No. The device may have been mounted read-only by someone in order to view it. You cannot be guaranteed that the data has not been read.
posted by secret about box at 5:19 PM on March 29, 2010


(That is, seeing any kind of change tells you someone mounted the device and may have looked at its contents. Not seeing change does not guarantee you that it was not mounted or read.)
posted by secret about box at 5:21 PM on March 29, 2010 [1 favorite]


There are things you can do that might tell you if it's been read, but there's no way at all to be sure that it hasn't.

Mandating the use of strong encryption on employee laptops and external drives is shutting the door after the horse has bolted. On the other hand, your firm probably has more than one horse.
posted by flabdablet at 5:31 PM on March 29, 2010


For the purposes of the above, read == copied.

In fact the fastest method for copying an entire drive involves freely available tools that don't mount the filesystem and leave no traces on the source drive.
posted by flabdablet at 5:34 PM on March 29, 2010


If the drive was accessed sloppily (mounted and read or copied in the conventional way), then yes, a computer forensics person will be able to tell.

But, as others have said, there are ways to access the data on the drive without leaving any trace. It doesn't look like SMART keeps a "last accessed time" or similar; I was going to suggest that SMART data from the drive might help, but unless you've been recording the drive's power-on hours (not that any reasonable person would), there's nothing to go on.

I definitely recommend using an expert (perhaps the police could give you a name). If someone has accessed the drive casually, they will be able to determine this and explain how to your employer. If, through incompetence or means unknown to us, the expert determines that the drive was not accessed, that's fine -- it will be on the expert, not you.
posted by scatter gather at 7:44 PM on March 29, 2010


You cannot tell for certain that the data was not accessed.

If you are very careful (and this means that you haven't plugged the drive into a computer and mounted it!) you could potentially tell if someone accessed it casually. This would be by analyzing the drive and looking at the last-accessed timestamps on the files.

This wouldn't really be conclusive though; someone could have mounted the drive read-only, or cloned it block-by-block at a low level and then only mounted the copy, or mounted it on a system that was set to not update access timestamps... there are many ways that you could get a false negative.

But if you got a positive (an accessed or modified timestamp from the period in which the drive was out of your control), then you would know with fairly high confidence that the data had been accessed. But a negative result wouldn't be conclusive.

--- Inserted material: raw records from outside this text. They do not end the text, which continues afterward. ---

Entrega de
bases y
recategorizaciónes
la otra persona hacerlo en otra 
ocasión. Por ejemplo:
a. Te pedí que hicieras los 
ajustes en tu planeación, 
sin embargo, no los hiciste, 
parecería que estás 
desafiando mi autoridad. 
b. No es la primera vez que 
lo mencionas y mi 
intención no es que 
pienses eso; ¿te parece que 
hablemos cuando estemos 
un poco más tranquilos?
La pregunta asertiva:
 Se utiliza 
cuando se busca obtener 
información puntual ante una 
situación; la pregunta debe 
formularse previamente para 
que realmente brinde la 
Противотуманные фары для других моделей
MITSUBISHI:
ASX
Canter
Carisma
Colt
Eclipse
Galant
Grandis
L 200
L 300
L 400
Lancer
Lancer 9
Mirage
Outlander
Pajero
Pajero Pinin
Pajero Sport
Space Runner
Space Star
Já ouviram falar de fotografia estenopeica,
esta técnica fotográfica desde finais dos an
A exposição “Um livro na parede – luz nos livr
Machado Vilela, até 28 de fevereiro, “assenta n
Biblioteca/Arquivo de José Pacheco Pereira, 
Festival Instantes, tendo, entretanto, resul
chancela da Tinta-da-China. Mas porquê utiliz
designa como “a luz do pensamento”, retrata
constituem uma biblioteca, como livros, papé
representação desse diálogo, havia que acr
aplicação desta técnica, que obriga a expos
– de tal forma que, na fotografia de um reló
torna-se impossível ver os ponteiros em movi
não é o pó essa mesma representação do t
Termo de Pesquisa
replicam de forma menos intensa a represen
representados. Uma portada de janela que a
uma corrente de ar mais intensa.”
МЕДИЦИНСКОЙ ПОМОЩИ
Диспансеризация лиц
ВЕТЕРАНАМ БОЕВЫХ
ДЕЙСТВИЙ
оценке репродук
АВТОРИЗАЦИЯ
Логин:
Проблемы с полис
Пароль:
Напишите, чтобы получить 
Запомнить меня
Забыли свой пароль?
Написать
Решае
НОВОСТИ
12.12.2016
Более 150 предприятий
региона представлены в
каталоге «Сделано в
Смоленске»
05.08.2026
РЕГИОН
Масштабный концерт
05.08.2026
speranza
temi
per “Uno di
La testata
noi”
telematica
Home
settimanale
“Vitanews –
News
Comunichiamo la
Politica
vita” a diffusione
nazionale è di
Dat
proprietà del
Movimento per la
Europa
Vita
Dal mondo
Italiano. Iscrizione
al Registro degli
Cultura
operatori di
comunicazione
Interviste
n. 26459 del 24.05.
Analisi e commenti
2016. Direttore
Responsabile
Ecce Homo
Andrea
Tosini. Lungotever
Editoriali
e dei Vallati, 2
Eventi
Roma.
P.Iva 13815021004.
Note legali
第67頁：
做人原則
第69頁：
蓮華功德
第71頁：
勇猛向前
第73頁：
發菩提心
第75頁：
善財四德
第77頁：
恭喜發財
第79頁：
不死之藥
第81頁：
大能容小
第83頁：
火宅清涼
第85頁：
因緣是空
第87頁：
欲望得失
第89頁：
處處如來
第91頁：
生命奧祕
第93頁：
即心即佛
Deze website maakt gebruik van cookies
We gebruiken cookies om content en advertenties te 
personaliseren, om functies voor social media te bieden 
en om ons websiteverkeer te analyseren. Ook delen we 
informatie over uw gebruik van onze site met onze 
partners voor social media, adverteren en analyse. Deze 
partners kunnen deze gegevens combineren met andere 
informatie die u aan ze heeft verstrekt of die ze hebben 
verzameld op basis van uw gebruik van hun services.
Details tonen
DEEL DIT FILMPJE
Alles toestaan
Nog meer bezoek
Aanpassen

Therefore I suggest you assume that the data was read — actually I suggest you assume that the drive was cloned and is at this very moment being Bittorrented all over the place — and take whatever steps would be necessary to mitigate the disclosure. Change passwords, notify financial institutions, build some sort of convincing cover story involving those compromising photos from Vegas, whatever it takes. But assume that it was copied, because you can't tell that it wasn't.
posted by Kadin2048 at 9:13 PM on March 29, 2010


Do you know anything about who stole it? What I'm asking here is, based on the circumstances, do you have any reason to believe that the person who took it would be interested in the information there, or were they just going to wipe it and fence it?

There's what the NSA could do with your computer and what the guy who snatched it out of your parked car after smashing the window could do. Which scenario do you actually have?